Очень хотелось чайку, но на майора навалилась неукротимая зевота, и, уткнувшись в ладони лицом, он заснул, узрев при этом сон с направленностью явно академической. Будто бы пребывал он один-одинехонек в огромной аудитории, истинные размеры которой терялись в наплывавшем со всех сторон молочно-белом тумане, и слова кого-то невидимого, произнесенные с бесконечно далекой кафедры, раздавались у майора прямо в голове. И услышал он:
— Человек существует в трехмерном пространстве и способен воспринимать форму предмета. У него есть прошлое и будущее, он волен прогнозировать события и предсказывать, что же ждет его впереди, а настоящее его — это тонкая бритва, которая постоянно сечет «то, что будет» и отбрасывает отрезанное в «то, что было», недаром говорил Гераклит, что нельзя войти в одну и ту же речку дважды.
Область четырех измерений — это место, где сливаются время и пространство. Это точка нулевого отсчета, объекты здесь воспринимаются интуитивно, и можно видеть как форму предмета, так и его содержание, наступает единство их. У человека эта точка находится на макушке в районе седьмой чакры и у индусов зовется дырой Брахмы.
Если взять бублик, называемый в математике тором, и начать его сжимать до точки, то и его поверхность внутренняя начнет вокруг этой точки поворачиваться, а края наружной сомкнутся друг с другом. Получится двойная сфера, шар в шаре, называемая также модулятором великого французского архитектора Корбюзье или дуплекс-сферой.
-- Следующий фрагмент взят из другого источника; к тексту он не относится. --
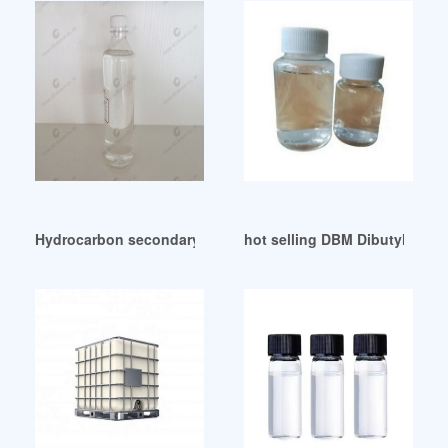
Hydrocarbon secondary plasticizers as functional additives
hot selling DBM Dibutyl maleat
Если мы будем двигаться по ее внутренней поверхности и дойдем до центральной точки, то через нее выйдем на наружную поверхность и исчезнем из этого мира для обыкновенного наблюдателя. Находясь в центре дуплекс-сферы, мы будем видеть шар снаружи и изнутри, будем понимать форму предмета и его внутреннее содержание.
Наконец голос в сарычевской голове смолк, все пространство аудитории затянул туман, и, чувствуя себя необыкновенно умным, Александр Степанович проснулся.
Несмотря на изрядно выпитое вчера, чувствовал он себя отдохнувшим, и, пребывая в глубокой уверенности, что кто-то из его предков, видимо, пил горькую как воду, а сны подобные являются следствием радиации, Сарычев услышал:
— Паша, седай к столу, — и присел на скамью напротив хозяина дома.
Кузьма Артемьевич не похмелялся, а, кряхтя, цедил из кружки что-то мутновато-пенистое и, заметив вопрошающий майорский взгляд, сразу же потянул из-под стола здоровенную стеклянную, бутыль, пояснив при этом:
— Отличное средство, сок капусты квашеной, лучше всяких там рассолов.
— Спасибо, я лучше чайку. — Сарычев уже успел выпить целый стакан и долить еще, как что-то заставило его насторожиться, и, как бы к чему-то прислушиваясь, он медленно из-за стола поднялся.
Минут через пятнадцать под крыльцом заскрежетала цепь и начал заходиться в хрипах барбос, а еще минут через пять скрипнула калитка, и в окно стала видна фигура высокого человека, одетого в белый изолирующий костюм, с лицом совершенно неразличимым за резиновой маской, однако внезапно майор хмыкнул и улыбнулся.
Взойдя на крыльцо, визитер постучал и, не дожидаясь приглашения, посетил вначале кухню, а уж только потом зашел в комнату, соизволив с находившимися в ней поздороваться.
— Здрасьте вам, — неласково отозвался Кузьма Артемьевич, а уже вовсю ухмылявшийся майор промолчал, и, глянув на показания наручного дозиметра, незваный гость стянул с головы маску и тоже оскалил зубы.
— Здравствуйте, Александр Степанович, — сказал он бодро, однако взгляд у него радостью отнюдь не светился.